End of story

BY tca| IN Opinion | 20/06/2005
An avidly followed soap opera ends and draws very cautious comment

You don`t say

Darius Nakhoonwala


The Reliance settlement drew very cautious comment, if at all.

Few soaps on TV are more popular than the ones that document splits in successful business families. So it is not surprising that the travails, aired so publicly, of the Ambani family should have caught the public`s imagination over the last six months. Only the differences of opinion between the Gandhi and Bachchan families come anywhere close to provoking the same level prurient interest in what is, at the end of the day, a common enough tale: a vicious and no-holds barred family fight over money.

The Hindu was the only paper that explicitly recognized this and therefore provided a detailed justification of why it was writing on such a matter. The burden of its song was that Reliance Industries, which the Ambanis pretty much own and run, plays a very important role in the country`s economy. Ergo, it said with a sigh, we had better take note.

"When the family involved controls the largest private sector company whose revenue is equivalent to 3.5 per cent of the country`s GDP, which contributes 10 per cent of the indirect tax revenue and 5 per cent of the total exports, where 3.1 million investors have a stake, the differences that developed between Mukesh and Anil Ambani and spilled into the boardrooms of the companies could not but cause widespread national concern." National? Hmm… It then went on to say that "the country as a whole, and particularly the investing public, would heave a sigh of relief over the settlement…"

Well, yes and no because as the Financial Express boldly pointed out "in true Ambani style, the settlement is delightfully vague, some would say opaque." The settlement had changed nothing much of consequence, it said, while leaving the details unclear. And it asked shrilly, "What does `have responsibility` mean? The tussle was always over ownership. Has that been resolved? Far from it!"

The Business Standard, which does not publish on Sundays, brought out a special edition. Its leader summarized the episode nicely. "…raised three sets of issues. One was about how the Reliance businesses were to be run, and by whom. The second concerned ownership of the enterprise. And finally, there were the corporate governance issues that the younger Ambani raised."

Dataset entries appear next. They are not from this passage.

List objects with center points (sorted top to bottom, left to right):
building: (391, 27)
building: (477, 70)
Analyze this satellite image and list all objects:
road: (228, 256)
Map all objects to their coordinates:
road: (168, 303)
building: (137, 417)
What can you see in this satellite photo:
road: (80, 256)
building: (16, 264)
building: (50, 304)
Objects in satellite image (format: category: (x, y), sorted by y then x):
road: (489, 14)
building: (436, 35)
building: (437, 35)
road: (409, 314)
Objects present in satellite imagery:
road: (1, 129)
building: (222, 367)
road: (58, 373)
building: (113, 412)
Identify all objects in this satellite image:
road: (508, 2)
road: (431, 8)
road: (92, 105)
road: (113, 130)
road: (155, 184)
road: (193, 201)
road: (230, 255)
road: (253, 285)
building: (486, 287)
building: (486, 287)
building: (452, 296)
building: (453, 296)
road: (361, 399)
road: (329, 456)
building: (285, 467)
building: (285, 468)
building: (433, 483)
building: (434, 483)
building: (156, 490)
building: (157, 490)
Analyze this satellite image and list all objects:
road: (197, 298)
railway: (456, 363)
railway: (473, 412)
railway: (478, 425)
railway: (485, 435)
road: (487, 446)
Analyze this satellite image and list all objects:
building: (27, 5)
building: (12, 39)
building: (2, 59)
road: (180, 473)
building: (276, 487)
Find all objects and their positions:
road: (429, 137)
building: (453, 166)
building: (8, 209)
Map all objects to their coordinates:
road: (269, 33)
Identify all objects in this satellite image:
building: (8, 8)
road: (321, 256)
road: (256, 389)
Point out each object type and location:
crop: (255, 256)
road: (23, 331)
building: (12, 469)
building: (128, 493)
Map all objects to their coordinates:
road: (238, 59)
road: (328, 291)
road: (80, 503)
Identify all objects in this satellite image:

It then lost its way somewhat but did manage to be nice to both the brothers by saying that the solution found by the mother was a "significant victory for Anil Ambani", the younger brother who had started the fight. It commiserated with the elder brother Mukesh who has lost his favourite company, Infocomm but went on to say that he needed to be "complimented on his willingness to accept the change and to be fair in the division; indeed, he has scored a point by refusing to split Reliance Industries itself, whose control he now has to himself. The issue is whether the issues that he (Anil) raised on behalf of minority shareholders have been brushed under the carpet." The paper also took a swipe at the regulatory and government agencies which it said had done poorly.